Cayce has an ambivalent relationship with cultural trends. On the one hand, she’s exquisitely sensitive to them. On the other, she can be physically repulsed by them – particularly by certain forms of advertising or fashion or corporate marketing. Do you think this is a common experience today?I would imagine so. In sense we need that sensitivity to navigate, but I also think we need a healthy layer of callous to protect us. Cayce is lacking that.
There’s a phenomenon you describe in the book, in which people are paid to mention products casually in social settings as a part of marketing campaigns. How advanced is this, and are we likely to see more of it?When I was writing that, I had heard of it being done, but assumed it was an urban legend. Then a ran across a news piece that claimed it was being done in Manhattan, but that the public response to it was intensely, almost violently negative. As perhaps it should be.

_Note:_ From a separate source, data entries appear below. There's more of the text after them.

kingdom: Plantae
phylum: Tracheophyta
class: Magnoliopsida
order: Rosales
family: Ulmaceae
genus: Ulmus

Hubertus Bigend, the marketing guru in the book, describes the footage as “the single most effective piece of guerilla marketing ever.” To what extent is marketing now purely about buzz, and only incidentally about product, or not at all?The energy that goes into making the trailer for a feature film is genuinely frightening, but I think most consumers have developed an inbred resistance to sizzle-no-steak marketing. You might get them through the door, but you’ll have a harder time keeping them there.
The way that the footage attracts attention on the Internet is by making apparently random and nonsequential appearances, yet the randomness and unpredictability is a big part of what actually draws people’s attention to it. Do you think we’ll see more marketing efforts, or maybe political campaigns, take this tack? I was trying to imagine a product that was, in a sense, The Anti-Product. I’m not entirely sure such a product could actually exist. The closest thing I can think of was how bohemias used to incubate – back when it was still possible to have a bohemia. We can’t, now, because the mechanism of commodification harvests them too early, before they’re ripe.

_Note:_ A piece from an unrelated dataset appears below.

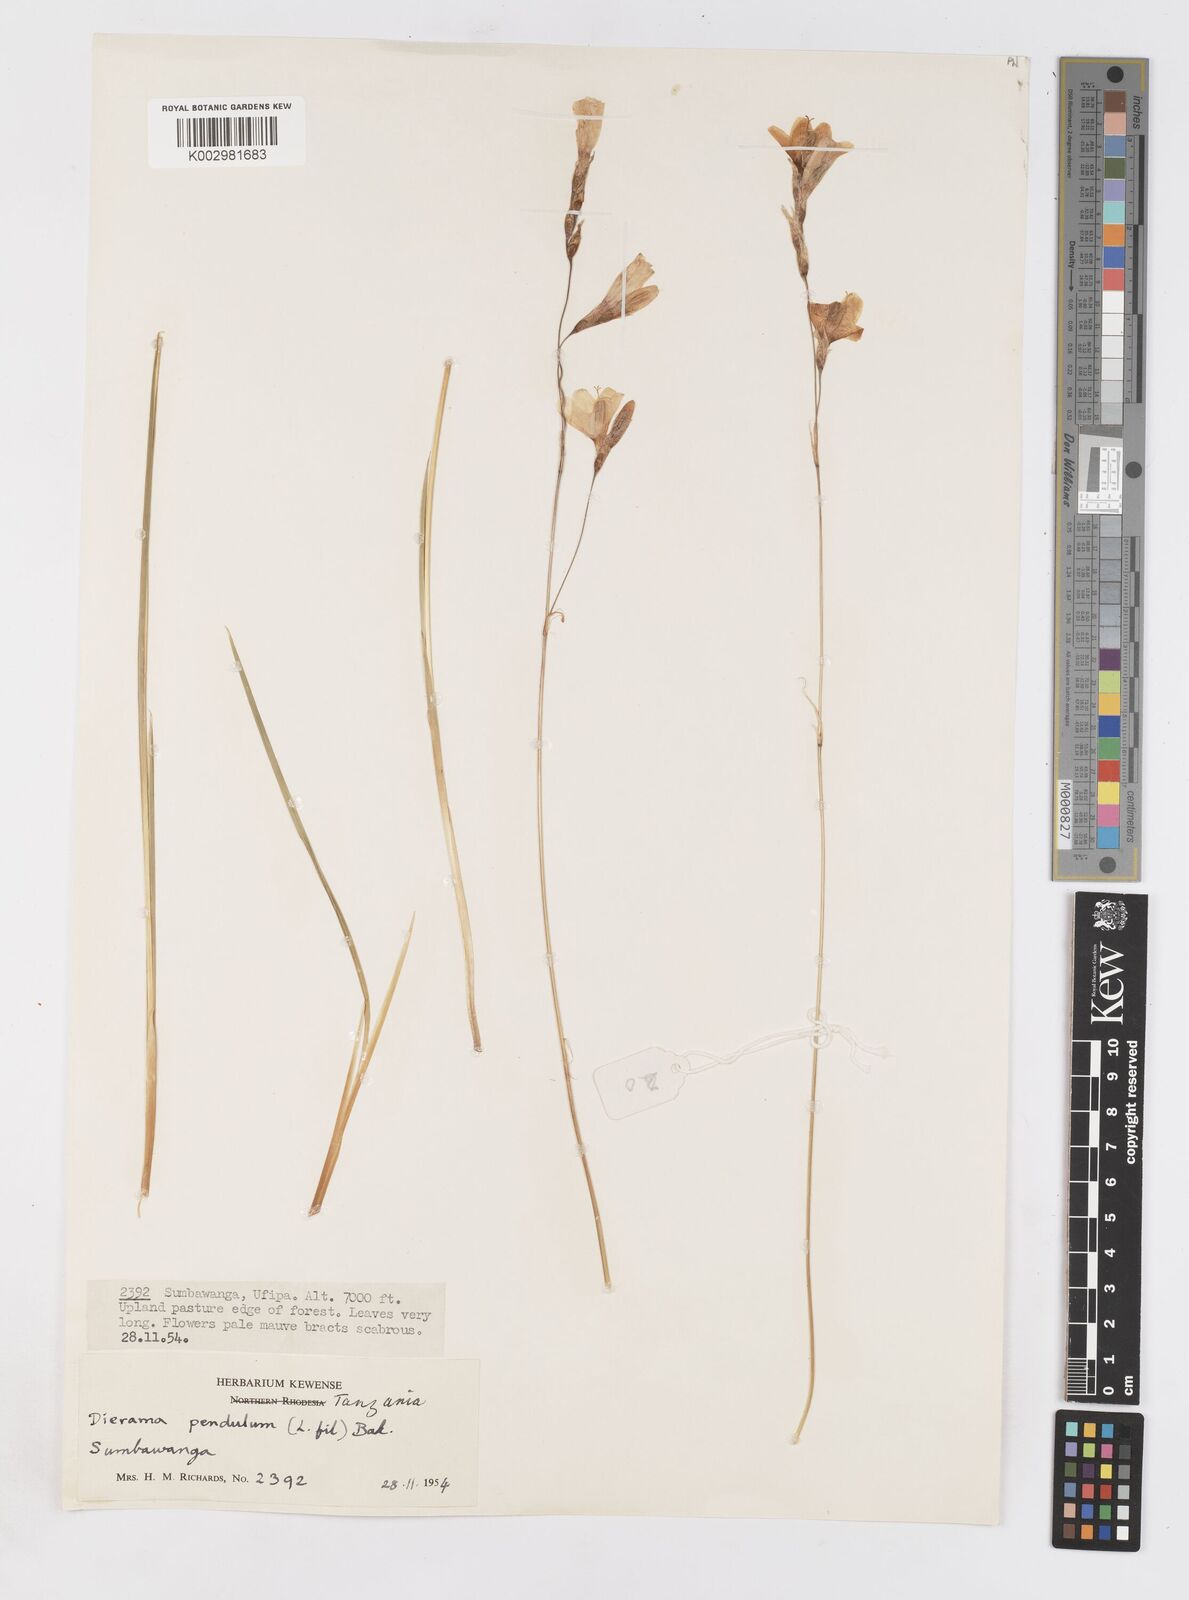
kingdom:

The nature of the footage is ambiguous and enigmatic, with very few clues as to what is actually happening, or to a particular place or time. It’s something that people are able to project a lot of meaning onto, yet it affects them strongly. Do you think this is an increasingly common feature of cultural products of all kinds? I think I was trying to explorer how new media may differ from old media. Old media (broadcast television, say) was hierarchical, top-down, and randomness of content was minimized.
Cayce refers often to the “mirror world” – the parallel realities that seem to exist in other countries and other cultures, which are both like and unlike our own. To what extent is globalization reducing the differences between these “mirror worlds”? What kinds of differences are likely to remain? I don’t know, but I know how much difference I’ve seen vanish in the past thirty years. Which equates, perhaps, to a loss of “pyschogeographical” space. A lot of the writing that I’ve found most interesting, over the past decade or so, has dealt in some way with the idea of spirit of place, and I’m uncomfortable with the notion of losing that.